▸ **Passage to read**:
___

With its advantage, SEBI intends to foster transparency by selecting FPIs with concentrated positions, which can impact market stability. However, exemptions are provided for certain categories of FPIs. For instance, exemptions are granted to FPIs whose holdings in an Indian corporate group amount to less than 25% of their overall global AUM at a scheme level, as well as those whose equity AUM in Indian markets is below 50% of their overall global AUM at a scheme level. Furthermore, exemptions are extended to FPIs unable to liquidate excess holdings due to statutory constraints, such as lock-in restrictions typically imposed on anchor investors. In such cases, FPIs seeking exemption must satisfy their Designated Depository Participant (DDP) about their eligibility, thereby adding to the compliance burden associated with investing in Indian securities markets.
Conclusion
Under section 11B of the said Act, SEBI has the power to issue directions in the interest of investors or orderly development of securities market or to prevent the affairs of any intermediary or other persons connected with the securities market being conducted in a manner detrimental to the interest of investors or securities market. Though, in Shankar vs SEBI7, the court pointed that section 11 of the SEBI Act, is to protect the interests of investors in securities. to promote the development of and to regulate the securities market. By such assumption, SEBI can take such measures “as it thinks fit”, however the above regulatory provisions need more clarification to prove the intention of its parent act.

___

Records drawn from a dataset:
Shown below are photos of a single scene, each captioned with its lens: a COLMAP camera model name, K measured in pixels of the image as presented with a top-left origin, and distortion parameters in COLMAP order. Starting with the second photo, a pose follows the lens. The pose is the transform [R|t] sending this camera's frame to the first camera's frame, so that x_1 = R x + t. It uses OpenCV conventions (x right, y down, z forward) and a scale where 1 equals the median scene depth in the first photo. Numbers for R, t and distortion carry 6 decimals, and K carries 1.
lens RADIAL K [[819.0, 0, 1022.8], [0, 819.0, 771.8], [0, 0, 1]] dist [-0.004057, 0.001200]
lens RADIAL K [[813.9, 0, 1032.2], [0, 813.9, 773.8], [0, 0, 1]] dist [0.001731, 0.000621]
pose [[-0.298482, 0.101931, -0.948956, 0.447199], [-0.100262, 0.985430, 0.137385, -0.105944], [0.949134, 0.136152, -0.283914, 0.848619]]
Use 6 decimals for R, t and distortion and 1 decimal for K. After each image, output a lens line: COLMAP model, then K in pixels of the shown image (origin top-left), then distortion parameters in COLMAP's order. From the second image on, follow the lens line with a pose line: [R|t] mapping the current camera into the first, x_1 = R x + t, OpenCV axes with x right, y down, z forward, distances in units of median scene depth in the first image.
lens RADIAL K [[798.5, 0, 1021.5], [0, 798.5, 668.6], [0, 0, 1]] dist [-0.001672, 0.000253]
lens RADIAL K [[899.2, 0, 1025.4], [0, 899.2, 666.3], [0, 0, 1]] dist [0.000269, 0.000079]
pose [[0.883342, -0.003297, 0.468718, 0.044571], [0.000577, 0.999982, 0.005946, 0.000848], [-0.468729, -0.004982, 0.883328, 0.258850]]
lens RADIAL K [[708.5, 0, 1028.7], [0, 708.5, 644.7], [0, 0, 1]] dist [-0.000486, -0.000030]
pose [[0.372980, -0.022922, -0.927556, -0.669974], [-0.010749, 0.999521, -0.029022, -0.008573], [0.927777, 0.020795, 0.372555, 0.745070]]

___

▸ **Task list**:
(1) Answer these questions from the passage on SEBI's rules for foreign portfolio investors:
(a) Holdings in an Indian corporate group must stay below what share of an FPI's overall global AUM at a scheme level for the FPI to be exempt?
(b) Whom must FPIs seeking exemption satisfy about their eligibility?
(c) Under which section of the Act does SEBI have the power to issue directions?
(2) Extend the passage on SEBI's rules for foreign portfolio investors, picking up after its final sentence.

▸ **Answers to the tasks**:
(1)
(a) Less than 25%.
(b) Their Designated Depository Participant (DDP).
(c) Section 11B.

(2)
In conclusion, it signifies a pivotal shift towards ensuring transparency, accountability, and investor protection within India’s financial landscape. The amendments and proposals targeting REITs, InvITs, and FPIs underscore SEBI’s commitment to fostering a conducive environment for both domestic and foreign investors while mitigating systemic risks. However, the challenges of balancing disclosure requirements with privacy concerns and the need for clarity in regulatory frameworks persist, necessitate ongoing dialogue and refinement to uphold market integrity and stability. As India’s capital markets continue to evolve, SEBI’s role as a vigilant regulator remains paramount in safeguarding the interests of all stakeholders and sustaining investor confidence in the country’s economic trajectory.
References
SEBI Circulars and Consultation Papers
- https://www.sebi.gov.in/legal/regulations/dec-2017/sebi-real-estate-investment-trusts-regulations-2014-last-amended-on-december-15-2017-_38449.html
- https://www.sebi.gov.in/reports-and-statistics/reports/may-2023/consultation-paper-on-special-rights-and-role-of-sponsor-in-reits-and-invits_71231.html
- https://www.sebi.gov.in/legal/regulations/jun-2023/securities-and-exchange-board-of-india-listing-obligations-and-disclosure-requirements-second-amendment-regulations-2023_72609.html
- https://www.sebi.gov.in/legal/circulars/aug-2023/mandating-additional-disclosures-by-foreign-portfolio-investors-fpis-that-fulfil-certain-objective-criteria_75886.html
Articles
- This article was originally written by Asish Philip Abraham, Astha Sinha and Simran Chetwan published on SCC Online website. The link for the same is herein: https://www.scconline.com/blog/post/2024/01/17/operational-challenges-for-disclosures-under-revised-regime-of-sebi-lodr/
- This article was originally written by Arka Mookerjee , Pracheta Bhattacharya , Sourav Modi and Rishika Kharbanda published on Mondaq website. The link for the same is herein: https://www.mondaq.com/india/fund-management-reits/1323666/special-rights-to-unitholders–role-of-sponsor-in-reits-and-invits#:~:text=SEBI%20proposed%20that%20any%20unitholder,manager%20of%20the%20REIT%2FInvIT.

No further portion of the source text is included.